課題 1: 提示文によると、ファーラン・マリがレボリューションおよびモンタナーリ氏とのコラボレートで発表した初の機械式クロノグラフは計何モデルか。

提示文:
______________________________

その“ルール”を改めなければならなくなったのは、ファーラン・マリがレボリューションとモンタナーリ氏とコラボレートし、彼の収集体験と趣向を反映させた初の機械式クロノグラフ(計3モデル)を発表したときだ。そのプレスリリースには、モンタナーリ氏の名前が大きく掲載されている。かの有名なゴールドバーガー氏の正体については周知の事実だったが、これはある意味で、ペンネームを超えて彼自身が1歩踏み出したことを示す初めての機会となった。またこのことは、ファーラン・マリが単なるKickstarterの人気ブランドから、今後何年も注目されるに値する真の実力派ブランドへと成長するための最終ステップにもなった。
モンタナーリ氏と知り合ってからというもの、彼は私に対して非常に冷静で、かつ嫌味のない誠実な態度で接してくれている。ポートレートの撮影では真剣な表情を見せる彼だが、その裏には、好奇心旺盛なコレクターたちとできる限りの情報を惜しみなく分かち合おうとする熱意が隠れている。そうそう、ランチを食べている最中に彼がポケットから時計を取り出し、親指の爪やナイフでケースを開けるのを見たことがある。Talking Watchesの場面を再現するためではなく、ムーブメントや ダイヤルの構造を見せるためだ。ここ数十年、ほとんど話題にのぼることのなかった無名のヴィンテージウォッチブランドの名前を私が口にしたときも、もちろん彼は携帯電話にその時計の写真を持っていた。モンタナーリ氏は誰もが一顧だにしないような希少な時計やデザインの数々について、数十年後にそれが途方もないコレクターズアイテムに変わるまで一貫した理解を示し続けてきたのだ。しかし、もしゴールドバーガー氏が、…つまりモンタナーリ氏が、あらゆる時計を見尽くしてきたコレクターとして時計のデザインに助言を与えてくれるのだとしたらどうだろうか。そのデザインを現実のものとするために、ファーラン・マリはもっとも価値のあるブランドのひとつに急成長を遂げたと私は考えている。

______________________________

利用可能データ:

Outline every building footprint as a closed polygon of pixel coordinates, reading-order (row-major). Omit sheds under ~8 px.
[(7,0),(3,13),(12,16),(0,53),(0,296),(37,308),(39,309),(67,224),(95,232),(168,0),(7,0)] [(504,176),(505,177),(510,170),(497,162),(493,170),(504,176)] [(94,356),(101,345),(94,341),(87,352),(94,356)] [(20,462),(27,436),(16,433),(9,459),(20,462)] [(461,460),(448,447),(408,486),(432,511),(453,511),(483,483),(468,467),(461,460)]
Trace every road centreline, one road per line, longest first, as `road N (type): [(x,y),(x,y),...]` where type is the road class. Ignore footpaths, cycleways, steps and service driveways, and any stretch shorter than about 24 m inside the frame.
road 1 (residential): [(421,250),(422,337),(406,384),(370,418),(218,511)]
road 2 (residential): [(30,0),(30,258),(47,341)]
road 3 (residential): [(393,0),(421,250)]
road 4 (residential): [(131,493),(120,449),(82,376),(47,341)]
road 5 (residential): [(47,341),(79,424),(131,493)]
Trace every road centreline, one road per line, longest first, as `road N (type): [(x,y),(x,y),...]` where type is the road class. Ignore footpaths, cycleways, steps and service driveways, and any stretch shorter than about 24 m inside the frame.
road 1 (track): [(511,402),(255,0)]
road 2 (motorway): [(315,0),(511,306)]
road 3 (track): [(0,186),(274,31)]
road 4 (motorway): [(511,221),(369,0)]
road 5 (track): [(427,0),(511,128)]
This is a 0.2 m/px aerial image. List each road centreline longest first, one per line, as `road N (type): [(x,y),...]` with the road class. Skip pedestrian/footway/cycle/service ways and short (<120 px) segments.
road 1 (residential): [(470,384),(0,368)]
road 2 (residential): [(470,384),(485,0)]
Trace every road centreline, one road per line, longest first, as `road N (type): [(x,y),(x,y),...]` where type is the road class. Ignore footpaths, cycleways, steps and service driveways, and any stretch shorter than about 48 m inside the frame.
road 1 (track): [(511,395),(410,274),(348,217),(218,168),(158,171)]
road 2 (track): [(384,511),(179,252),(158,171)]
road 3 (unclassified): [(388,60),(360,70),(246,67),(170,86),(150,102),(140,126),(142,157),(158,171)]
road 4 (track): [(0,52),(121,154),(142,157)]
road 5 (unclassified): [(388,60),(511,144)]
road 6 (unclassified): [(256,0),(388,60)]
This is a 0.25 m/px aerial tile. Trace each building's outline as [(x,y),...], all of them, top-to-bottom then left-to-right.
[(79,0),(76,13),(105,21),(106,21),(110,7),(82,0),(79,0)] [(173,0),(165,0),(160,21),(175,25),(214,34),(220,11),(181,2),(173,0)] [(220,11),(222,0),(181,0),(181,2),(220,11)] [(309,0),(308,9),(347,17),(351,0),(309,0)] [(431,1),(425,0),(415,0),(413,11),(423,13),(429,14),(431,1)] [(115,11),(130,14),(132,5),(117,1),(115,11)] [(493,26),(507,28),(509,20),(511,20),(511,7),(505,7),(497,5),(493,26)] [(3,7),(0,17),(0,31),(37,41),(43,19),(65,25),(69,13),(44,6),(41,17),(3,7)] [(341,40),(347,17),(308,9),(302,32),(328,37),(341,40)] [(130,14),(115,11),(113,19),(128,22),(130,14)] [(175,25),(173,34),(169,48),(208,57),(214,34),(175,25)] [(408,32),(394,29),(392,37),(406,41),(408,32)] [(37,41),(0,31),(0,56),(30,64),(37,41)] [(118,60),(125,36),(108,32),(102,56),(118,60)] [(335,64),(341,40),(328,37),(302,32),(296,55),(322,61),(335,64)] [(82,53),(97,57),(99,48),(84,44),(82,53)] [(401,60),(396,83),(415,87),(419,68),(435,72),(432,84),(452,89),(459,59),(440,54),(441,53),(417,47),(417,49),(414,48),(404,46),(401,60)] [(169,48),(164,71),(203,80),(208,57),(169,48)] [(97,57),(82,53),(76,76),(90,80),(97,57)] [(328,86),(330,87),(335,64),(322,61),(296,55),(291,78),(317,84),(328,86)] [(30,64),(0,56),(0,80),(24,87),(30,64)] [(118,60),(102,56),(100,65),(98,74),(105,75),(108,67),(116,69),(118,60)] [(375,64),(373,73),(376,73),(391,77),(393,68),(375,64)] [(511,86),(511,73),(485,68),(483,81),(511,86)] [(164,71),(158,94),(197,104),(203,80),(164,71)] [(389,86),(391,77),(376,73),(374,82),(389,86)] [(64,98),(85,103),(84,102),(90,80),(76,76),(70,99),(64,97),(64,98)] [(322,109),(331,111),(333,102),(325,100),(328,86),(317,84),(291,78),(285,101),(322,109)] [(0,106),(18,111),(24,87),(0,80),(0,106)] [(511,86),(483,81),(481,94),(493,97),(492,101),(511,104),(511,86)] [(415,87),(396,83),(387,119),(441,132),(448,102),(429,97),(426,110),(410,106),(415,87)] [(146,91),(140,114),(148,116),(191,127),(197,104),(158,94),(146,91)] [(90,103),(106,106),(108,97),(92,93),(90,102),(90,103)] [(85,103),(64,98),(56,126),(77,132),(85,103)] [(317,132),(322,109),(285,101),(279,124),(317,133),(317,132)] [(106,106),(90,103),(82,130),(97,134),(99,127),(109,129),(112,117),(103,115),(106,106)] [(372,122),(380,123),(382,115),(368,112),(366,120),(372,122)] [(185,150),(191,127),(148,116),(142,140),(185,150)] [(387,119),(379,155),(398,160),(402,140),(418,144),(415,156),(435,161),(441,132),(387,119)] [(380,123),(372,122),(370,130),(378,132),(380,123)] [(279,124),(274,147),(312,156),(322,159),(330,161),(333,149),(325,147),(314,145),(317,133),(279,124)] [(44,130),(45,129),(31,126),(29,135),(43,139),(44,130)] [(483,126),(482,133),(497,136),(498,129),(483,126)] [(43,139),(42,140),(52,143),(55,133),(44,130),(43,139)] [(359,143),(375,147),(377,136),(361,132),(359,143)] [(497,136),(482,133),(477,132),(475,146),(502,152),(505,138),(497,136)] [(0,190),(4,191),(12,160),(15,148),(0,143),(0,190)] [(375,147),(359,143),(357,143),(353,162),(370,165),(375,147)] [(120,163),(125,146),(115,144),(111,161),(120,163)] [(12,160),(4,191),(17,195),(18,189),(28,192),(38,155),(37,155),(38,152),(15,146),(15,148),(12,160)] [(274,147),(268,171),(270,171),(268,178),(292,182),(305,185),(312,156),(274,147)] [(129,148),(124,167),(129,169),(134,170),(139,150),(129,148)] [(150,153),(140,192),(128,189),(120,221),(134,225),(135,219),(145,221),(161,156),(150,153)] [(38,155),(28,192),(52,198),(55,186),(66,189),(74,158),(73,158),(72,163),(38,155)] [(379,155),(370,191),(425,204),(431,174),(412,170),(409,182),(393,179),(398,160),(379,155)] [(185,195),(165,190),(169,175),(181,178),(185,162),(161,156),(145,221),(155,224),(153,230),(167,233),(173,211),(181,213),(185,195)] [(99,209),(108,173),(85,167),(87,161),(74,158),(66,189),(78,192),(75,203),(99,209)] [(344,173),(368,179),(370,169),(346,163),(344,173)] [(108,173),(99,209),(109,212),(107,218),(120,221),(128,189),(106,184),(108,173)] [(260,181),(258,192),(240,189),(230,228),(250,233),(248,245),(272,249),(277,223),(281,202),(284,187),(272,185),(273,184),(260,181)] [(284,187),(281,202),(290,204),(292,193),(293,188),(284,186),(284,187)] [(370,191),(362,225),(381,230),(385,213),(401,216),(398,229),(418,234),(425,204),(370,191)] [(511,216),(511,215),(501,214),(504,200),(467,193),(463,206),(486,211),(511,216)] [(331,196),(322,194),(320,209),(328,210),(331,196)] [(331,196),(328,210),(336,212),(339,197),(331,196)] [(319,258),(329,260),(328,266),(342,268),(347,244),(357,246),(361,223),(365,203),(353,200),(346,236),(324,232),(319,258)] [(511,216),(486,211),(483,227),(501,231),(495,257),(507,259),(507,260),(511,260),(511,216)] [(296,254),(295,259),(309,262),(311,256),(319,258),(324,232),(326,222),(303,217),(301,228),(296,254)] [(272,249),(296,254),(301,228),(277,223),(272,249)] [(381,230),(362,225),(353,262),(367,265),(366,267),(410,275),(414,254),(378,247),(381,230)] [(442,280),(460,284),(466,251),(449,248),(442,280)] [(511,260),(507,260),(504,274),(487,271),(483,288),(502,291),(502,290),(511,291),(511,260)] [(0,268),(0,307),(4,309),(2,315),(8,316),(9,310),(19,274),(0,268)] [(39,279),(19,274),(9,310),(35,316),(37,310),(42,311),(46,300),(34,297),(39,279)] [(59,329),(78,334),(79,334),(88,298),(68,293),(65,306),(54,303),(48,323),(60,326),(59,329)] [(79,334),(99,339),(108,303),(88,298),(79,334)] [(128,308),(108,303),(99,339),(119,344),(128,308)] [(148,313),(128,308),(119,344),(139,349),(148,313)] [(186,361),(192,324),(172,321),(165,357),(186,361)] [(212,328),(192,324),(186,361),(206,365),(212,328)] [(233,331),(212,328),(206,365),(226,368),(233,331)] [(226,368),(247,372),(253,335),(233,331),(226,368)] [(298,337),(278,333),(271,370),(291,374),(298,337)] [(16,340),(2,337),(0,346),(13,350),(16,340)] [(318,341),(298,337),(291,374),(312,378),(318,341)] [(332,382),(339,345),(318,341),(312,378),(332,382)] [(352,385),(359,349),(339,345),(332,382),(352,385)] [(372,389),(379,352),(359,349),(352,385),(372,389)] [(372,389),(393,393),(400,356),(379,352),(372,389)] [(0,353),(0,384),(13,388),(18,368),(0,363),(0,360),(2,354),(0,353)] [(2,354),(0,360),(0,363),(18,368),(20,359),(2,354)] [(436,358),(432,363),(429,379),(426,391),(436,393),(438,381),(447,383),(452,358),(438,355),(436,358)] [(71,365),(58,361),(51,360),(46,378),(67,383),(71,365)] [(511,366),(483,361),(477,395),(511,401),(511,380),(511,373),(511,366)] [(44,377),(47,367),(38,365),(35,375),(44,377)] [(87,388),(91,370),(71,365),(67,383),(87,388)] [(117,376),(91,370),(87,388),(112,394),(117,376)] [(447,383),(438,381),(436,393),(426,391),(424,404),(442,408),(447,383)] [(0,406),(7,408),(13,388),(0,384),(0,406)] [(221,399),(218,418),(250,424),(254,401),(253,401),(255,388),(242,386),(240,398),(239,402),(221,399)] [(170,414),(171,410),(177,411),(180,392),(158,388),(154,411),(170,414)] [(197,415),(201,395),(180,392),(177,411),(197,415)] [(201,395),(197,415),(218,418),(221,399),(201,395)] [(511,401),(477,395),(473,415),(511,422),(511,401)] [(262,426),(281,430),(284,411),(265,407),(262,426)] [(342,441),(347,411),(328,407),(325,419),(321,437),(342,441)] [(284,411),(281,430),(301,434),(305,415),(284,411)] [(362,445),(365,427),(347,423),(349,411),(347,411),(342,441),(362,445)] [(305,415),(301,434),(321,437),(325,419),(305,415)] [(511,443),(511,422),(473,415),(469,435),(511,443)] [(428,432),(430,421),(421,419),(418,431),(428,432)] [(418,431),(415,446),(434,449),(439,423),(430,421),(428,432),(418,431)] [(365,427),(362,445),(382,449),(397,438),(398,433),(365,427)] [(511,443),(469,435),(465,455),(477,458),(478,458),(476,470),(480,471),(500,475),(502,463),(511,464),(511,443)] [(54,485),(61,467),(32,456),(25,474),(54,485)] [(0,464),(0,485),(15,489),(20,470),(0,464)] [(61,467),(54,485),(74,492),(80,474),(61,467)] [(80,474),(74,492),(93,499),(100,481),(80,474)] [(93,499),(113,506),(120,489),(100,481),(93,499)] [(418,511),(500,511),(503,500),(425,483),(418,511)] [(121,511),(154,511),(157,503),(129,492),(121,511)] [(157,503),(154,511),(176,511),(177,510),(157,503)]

______________________________

課題 2: 記録の先頭の行から「road 5 (track): [(427,0),(511,128)]」を含む行までを、その行も含めて再掲せよ。その際「footpaths」を「walkways」に置換し、ほかは一切変更しないこと。

解答全文 1: 計3モデル。

解答全文 2:
Outline every building footprint as a closed polygon of pixel coordinates, reading-order (row-major). Omit sheds under ~8 px.
[(7,0),(3,13),(12,16),(0,53),(0,296),(37,308),(39,309),(67,224),(95,232),(168,0),(7,0)] [(504,176),(505,177),(510,170),(497,162),(493,170),(504,176)] [(94,356),(101,345),(94,341),(87,352),(94,356)] [(20,462),(27,436),(16,433),(9,459),(20,462)] [(461,460),(448,447),(408,486),(432,511),(453,511),(483,483),(468,467),(461,460)]
Trace every road centreline, one road per line, longest first, as `road N (type): [(x,y),(x,y),...]` where type is the road class. Ignore walkways, cycleways, steps and service driveways, and any stretch shorter than about 24 m inside the frame.
road 1 (residential): [(421,250),(422,337),(406,384),(370,418),(218,511)]
road 2 (residential): [(30,0),(30,258),(47,341)]
road 3 (residential): [(393,0),(421,250)]
road 4 (residential): [(131,493),(120,449),(82,376),(47,341)]
road 5 (residential): [(47,341),(79,424),(131,493)]
Trace every road centreline, one road per line, longest first, as `road N (type): [(x,y),(x,y),...]` where type is the road class. Ignore walkways, cycleways, steps and service driveways, and any stretch shorter than about 24 m inside the frame.
road 1 (track): [(511,402),(255,0)]
road 2 (motorway): [(315,0),(511,306)]
road 3 (track): [(0,186),(274,31)]
road 4 (motorway): [(511,221),(369,0)]
road 5 (track): [(427,0),(511,128)]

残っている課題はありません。